Mais si la théorie des gangs de trafiquants de drogue est privilégiée, c’est parce que les moyens et les motivations sont tous deux très faciles à saisir.
Le gouvernement français compte actuellement un tandem inhabituel : un ministre de l’Intérieur et un ministre de la Justice qui ne sont pas rivaux, qui sont tous deux de droite politique et qui se sont engagés à combattre de front le fléau qu’ils considèrent comme le trafic de drogue.
À cette fin, Darmanin et Retailleau pilotent actuellement un projet de loi au Parlement qui, selon eux, entravera sérieusement la capacité des barons de la drogue à opérer.
Une branche dédiée du parquet sera créée. Les enquêteurs bénéficieront de pouvoirs accrus et les informateurs bénéficieront d’un statut spécial et protégé.
Une menace encore plus grande pour les barons de la drogue – selon le gouvernement – sera constituée par deux prisons récemment converties, où les 100 plus puissants d’entre eux seront internés plus tard cette année.
Dans ces prisons de haute sécurité, les règles de visite et de communication avec l’extérieur seront beaucoup plus strictes. De nouvelles mesures seront mises en place pour empêcher l’infiltration de téléphones portables (dont des dizaines de milliers circulent dans les prisons françaises).
L’objectif est d’empêcher les chefs de gangs de poursuivre leurs opérations derrière les barreaux – une faille de sécurité qui s’est généralisée.
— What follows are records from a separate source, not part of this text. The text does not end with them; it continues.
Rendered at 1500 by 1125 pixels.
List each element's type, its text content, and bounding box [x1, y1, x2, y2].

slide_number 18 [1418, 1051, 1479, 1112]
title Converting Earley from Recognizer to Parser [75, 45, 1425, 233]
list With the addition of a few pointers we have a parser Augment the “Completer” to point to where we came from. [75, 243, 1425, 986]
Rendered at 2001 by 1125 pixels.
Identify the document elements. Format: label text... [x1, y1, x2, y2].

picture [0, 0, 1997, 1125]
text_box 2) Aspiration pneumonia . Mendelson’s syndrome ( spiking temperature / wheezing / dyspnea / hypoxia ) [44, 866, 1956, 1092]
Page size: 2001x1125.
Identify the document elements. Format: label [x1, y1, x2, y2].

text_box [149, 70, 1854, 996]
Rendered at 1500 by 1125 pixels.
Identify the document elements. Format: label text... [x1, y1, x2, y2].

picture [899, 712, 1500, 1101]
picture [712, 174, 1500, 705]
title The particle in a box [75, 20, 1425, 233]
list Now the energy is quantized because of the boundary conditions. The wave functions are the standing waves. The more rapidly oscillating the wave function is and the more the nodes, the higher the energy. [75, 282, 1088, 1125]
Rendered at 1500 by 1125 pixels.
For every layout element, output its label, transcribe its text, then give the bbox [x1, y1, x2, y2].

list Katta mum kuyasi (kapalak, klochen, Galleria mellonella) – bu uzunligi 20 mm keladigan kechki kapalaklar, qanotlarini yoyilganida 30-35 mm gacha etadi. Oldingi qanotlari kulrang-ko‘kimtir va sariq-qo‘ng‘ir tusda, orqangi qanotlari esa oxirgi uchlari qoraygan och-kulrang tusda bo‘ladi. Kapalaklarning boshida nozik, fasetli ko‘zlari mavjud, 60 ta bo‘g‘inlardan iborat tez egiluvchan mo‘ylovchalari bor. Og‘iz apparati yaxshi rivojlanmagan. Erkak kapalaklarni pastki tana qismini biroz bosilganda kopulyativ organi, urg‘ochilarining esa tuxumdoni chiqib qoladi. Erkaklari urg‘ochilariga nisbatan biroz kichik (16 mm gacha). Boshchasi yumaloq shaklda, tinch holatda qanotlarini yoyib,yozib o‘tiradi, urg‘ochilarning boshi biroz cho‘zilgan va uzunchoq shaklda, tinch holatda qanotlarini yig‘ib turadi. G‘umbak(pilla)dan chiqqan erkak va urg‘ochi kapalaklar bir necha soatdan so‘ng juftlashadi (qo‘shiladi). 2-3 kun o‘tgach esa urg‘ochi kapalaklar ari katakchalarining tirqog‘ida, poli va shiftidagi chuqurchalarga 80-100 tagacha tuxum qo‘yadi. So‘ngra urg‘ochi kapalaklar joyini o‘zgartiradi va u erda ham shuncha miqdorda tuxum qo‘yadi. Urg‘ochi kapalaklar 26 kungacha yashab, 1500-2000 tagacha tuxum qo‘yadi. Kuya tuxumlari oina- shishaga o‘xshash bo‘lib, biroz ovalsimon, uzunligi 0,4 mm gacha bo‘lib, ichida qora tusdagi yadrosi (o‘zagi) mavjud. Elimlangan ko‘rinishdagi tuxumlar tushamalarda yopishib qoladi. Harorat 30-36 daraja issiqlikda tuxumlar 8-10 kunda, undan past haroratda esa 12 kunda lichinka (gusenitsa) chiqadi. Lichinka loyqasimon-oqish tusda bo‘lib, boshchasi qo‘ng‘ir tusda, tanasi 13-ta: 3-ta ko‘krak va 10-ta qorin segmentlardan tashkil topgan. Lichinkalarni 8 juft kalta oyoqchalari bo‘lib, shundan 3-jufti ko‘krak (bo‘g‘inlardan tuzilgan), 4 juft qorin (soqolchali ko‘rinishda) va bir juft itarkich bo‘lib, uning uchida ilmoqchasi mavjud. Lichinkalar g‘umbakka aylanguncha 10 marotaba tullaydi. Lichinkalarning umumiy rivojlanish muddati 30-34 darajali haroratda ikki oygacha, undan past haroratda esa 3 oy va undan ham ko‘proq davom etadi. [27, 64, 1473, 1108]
Le cas de Mohamed Amra , le baron de la drogue dont l’évasion l’an dernier a conduit au meurtre de deux gardiens de prison près de Rouen, est typique.
Le personnel pénitentiaire qui s’est mis en grève en guise de protestation a expliqué à la BBC comment le laxisme à l’intérieur des prisons sapait le moral et présentait un risque croissant pour la sécurité.
Amra a été reprise en Roumanie le mois dernier.
Le gouvernement français voit dans les attaques contre les prisons un signe que, pour une fois, les gangs de trafiquants de drogue se sentent intimidés – et c’est pourquoi ils ripostent.
Bien sûr, cela arrange le gouvernement français de dire cela, car c’est la preuve qu’il peut présenter aux électeurs qu’il se montre effectivement plus ferme.
Le moment décisif sera venu d’arrêter l’un des auteurs et de lui demander d’expliquer ses actes. Les enquêteurs estiment que l’attente ne devrait pas être trop longue.